Week ending June 16, 1910. “Jess Tuthill found in lake. Body found near dock at Montcalm Lake late Saturday night, Inquest tomorrow. Jesse Tuthill, a familiar character in this section, is no more, having met a sudden death late Saturday evening at Montcalm Lake near which he lived. It is the opinion of those who were on the scene that Mr. Tuthill came to his death through an attack of heart trouble, and fell into the shallow water, as it is improbable that he would have drowned in a foot of water. No water was discovered in his lungs, which fact tends to confirm the theory of heart trouble. The victim had been drinking some during the afternoon and evening.”

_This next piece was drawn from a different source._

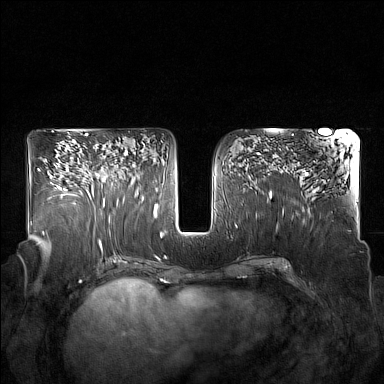
Breast MRI (dynamic contrast-enhanced), one axial slice. Position 87 of 160 along the scan axis. Dynamic contrast-enhanced series, time point 2 of 7 at this slice position (early post-contrast). 1.5 T. TE 1.8 ms, TR 5 ms. 1 mm slice thickness. 384 × 384 image matrix. Female patient.
Structures marked on this image (semi-automatically segmented with operator editing):
- enhancing-tissue mask used for the functional tumour volume (all voxels passing the contrast-enhancement thresholds inside the analysis volume; usually the tumour): bounding box <93,147,128,205> (left, top, right, bottom; pixels)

“Pardon Signed for Charles R. Mains. Mr. H. F. Gilbert informs us that according to Charles R. Mains’ brother of Jackson, President Taft has signed a pardon releasing Charles R. Mains from the custody of the federal authorities in Washington DC and he would return to Calhoun Co. within a week or ten days. While he was conceded to be one of the most brilliant members of the Calhoun Co. bar, Charles Mains was the subject of such serious charges that he finally left Battle Creek, going to California and later to Alaska. In a quarrel over a mining claim, he shot a man, but it is stated in signing the pardon, President Taft took the ground that Mains had done so in self defense. Mr. Mains is now more than 50 years old and his confinement in the federal prisons has shattered him, mentally and physically.”
Week ending June 23, 1910. “Albion to get new post office. According to the Washington dispatched, Albion is in the bill for an appropriation of $70,000. This is gratifying news to Albion and particularly gratifying to the friends of Congressman Gardner, who feel that politically, this is a very wise move.”

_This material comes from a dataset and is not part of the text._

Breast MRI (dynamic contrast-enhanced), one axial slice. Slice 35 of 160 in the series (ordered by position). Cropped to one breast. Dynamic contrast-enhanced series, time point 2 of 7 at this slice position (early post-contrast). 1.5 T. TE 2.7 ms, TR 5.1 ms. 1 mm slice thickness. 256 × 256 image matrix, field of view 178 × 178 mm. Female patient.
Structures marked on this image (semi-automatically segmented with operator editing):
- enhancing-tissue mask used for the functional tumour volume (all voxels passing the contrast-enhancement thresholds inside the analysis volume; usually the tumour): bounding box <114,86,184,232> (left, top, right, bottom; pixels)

“Those interested in the North Marengo cemetery, are requested to meet there Friday at 1 o’clock, and assist in burning the grass, as it is impossible to mow it. Albert Arman, president.”
“Marshal Cooper has two gangs of men at work on the streets of the city, one on Maple St., where they are preparing for a thorough grading of the roadbed, and the other on Dalrymple Boulevard putting in the grade for a new sidewalk between Erie and Mechanic St's. In addition to this, Lige Hoyt is busy cutting the noxious weeds about the streets and market place.”

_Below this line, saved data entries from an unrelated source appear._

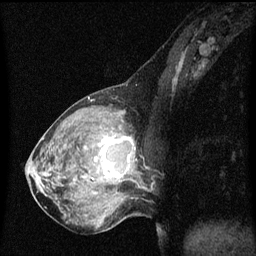
Breast MRI (dynamic contrast-enhanced), one sagittal slice. Position 26 of 60 along the scan axis. Dynamic contrast-enhanced series, image 2 of 3 at this slice position (ordered by acquisition). 1.5 T. TE 4.2 ms, TR 8 ms. 2 mm slice thickness. 256 × 256 image matrix, field of view 200 × 200 mm. Patient: female, 50 years.
Structures marked on this image (semi-automatic segmentation, software-assisted and operator-edited):
- analysis volume of interest (the breast-tissue region the enhancement analysis was run in; not a lesion): bounding box (x1, y1, x2, y2) in pixels: (91, 126, 141, 189)
- tumour enhancement mask (voxels above the 70 % enhancement threshold inside the analysis volume of interest): (92, 136, 134, 181)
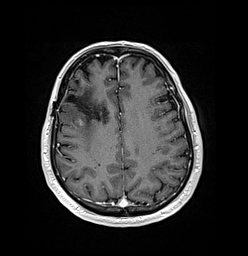
Brain MRI from a brain-tumour surgery series, one axial slice; position 57 of 176 along the scan axis; T1-weighted post-contrast; 248 × 256 image matrix, field of view 242 × 250 mm. Case-level facts recorded for this patient, not image findings: histopathology: Oligodendroglioma; WHO grade: 3; IDH mutation: yes; tumour location: Right Frontal.
Structures marked on this image (outlined manually by an expert reader):
- previous resection cavity: bounding box <65,95,78,105> (left, top, right, bottom; pixels)
- tumour: <73,113,85,128>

Week ending June 30, 1910. “Battle Creek. Free Methodist or Baseball Fan? Free Methodists…who are in session here, claim to have just effected 40 cures of everything from dyspepsia to nervous prostration, during the past 24 hours. They followed the anointing idea of Bible times. The sick people gathered around an altar and were treated with olive oil, after which they received a blessing. They then walked away declaring that they had been cured of their ills. That church people have as much right to yell when they are moved by religious enthusiasm as baseball fans have when the home team makes a hit, was argued by Bishop A. Sellow of Jamestown, NY in an address before the Tri-State encampment of Free Methodists here last night. Bishop Sellow severely criticized the local police for their efforts to check the noisy enthusiasm of the encampment.